At least for me, I wasn’t going to be regularly reminded of my old school whenever the family car went past it. Over time, it faded into my young memory, although I will never forget my kindergarten teacher, a nurturing educator named Esther Kershenbaum, for her patience and care with me.

Still, unlike many kids at Jordan, my best friend in the fourth grade wasn’t coming to my new school in Arizona with me. A husky, happy, easy-going boy who was the oldest of eight children, his name was Patrick Volpe. Pat and I stayed in touch by letter and phone for some years, but ultimately, time moved us forward and in different directions.

Like any school-closure vote, the one involving Jordan Elementary was certainly not easy for the school board. In my career I covered many school board meetings and found no other reason but altruism for anyone wanting to be a board member.

There’s no pay. The major decisions you must make are usually made in front of throngs of unhappy people, about half of which are going to dislike you and feel you don’t care about children.

I salute school board members, even those whom I observed making some strange decisions unrelated to school closings. While a parent cares about his or her children, school board members have to make choices on behalf of everyone’s, something most parents not only wouldn’t want to do, put into those chairs behind the dais they probably couldn’t. That goes for a lot of non-parents like me, too.

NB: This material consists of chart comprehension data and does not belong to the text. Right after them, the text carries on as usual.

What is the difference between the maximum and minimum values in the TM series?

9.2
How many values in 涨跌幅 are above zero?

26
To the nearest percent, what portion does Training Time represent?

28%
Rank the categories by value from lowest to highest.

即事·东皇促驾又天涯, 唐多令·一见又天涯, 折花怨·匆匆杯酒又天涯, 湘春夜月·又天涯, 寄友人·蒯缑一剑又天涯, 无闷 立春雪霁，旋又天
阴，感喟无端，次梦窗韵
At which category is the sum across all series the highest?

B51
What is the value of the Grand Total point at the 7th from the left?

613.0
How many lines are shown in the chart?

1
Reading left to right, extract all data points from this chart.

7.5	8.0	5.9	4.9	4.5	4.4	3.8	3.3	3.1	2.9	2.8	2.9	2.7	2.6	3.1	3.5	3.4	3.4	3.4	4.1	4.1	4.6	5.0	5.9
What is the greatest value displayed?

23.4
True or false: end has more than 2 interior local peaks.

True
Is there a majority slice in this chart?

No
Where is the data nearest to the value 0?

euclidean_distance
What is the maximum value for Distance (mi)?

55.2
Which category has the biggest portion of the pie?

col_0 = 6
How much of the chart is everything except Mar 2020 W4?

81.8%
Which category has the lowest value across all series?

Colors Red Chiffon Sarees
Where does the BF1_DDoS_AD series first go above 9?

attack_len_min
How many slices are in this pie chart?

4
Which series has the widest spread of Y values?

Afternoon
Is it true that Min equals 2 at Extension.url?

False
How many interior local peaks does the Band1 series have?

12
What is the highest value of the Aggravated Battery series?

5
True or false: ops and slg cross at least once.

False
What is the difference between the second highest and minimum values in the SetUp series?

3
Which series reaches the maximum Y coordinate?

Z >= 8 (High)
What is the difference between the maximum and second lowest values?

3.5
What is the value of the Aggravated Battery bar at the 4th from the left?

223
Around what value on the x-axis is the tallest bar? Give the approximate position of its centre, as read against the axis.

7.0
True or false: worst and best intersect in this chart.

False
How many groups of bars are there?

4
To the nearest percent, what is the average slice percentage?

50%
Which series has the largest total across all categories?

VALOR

The recession and the changing nature of families have taken its toll on schools in Mesa, like many cities in the East Valley and throughout the metropolitan area. When I was a boy words such as “choice” in education didn’t exist. A tiny percentage of kids went to parochial or private schools, but for most of us middle-class kids, public schools were where everyone was simply expected to go.

But today, with new emphasis on accountability in education, more choices exist, including something virtually unheard of in my youth, home-schooling, as well as using open-enrollment policies to enroll children in a different public school than the one closest to their homes.

For whatever reason — and I believe far too many criticisms of public education are unjustified — parents are putting their children where they believe they will do best. That sometimes means something other than the neighborhood public school.

When you’re a boy or girl, it’s difficult to understand concepts such as educational choice, recession-based migration out of the East Valley, and the like. All you know is that your school will be closed, and you’ll be going to another one that’s farther away that may not have all the same kids in it.

It’s a time for parents to do what they’re called upon to do, calm fears and explain things in a way that makes children feel better and even look forward to the new experience.

Come to think of it, maybe it’s something I envy about parents after all.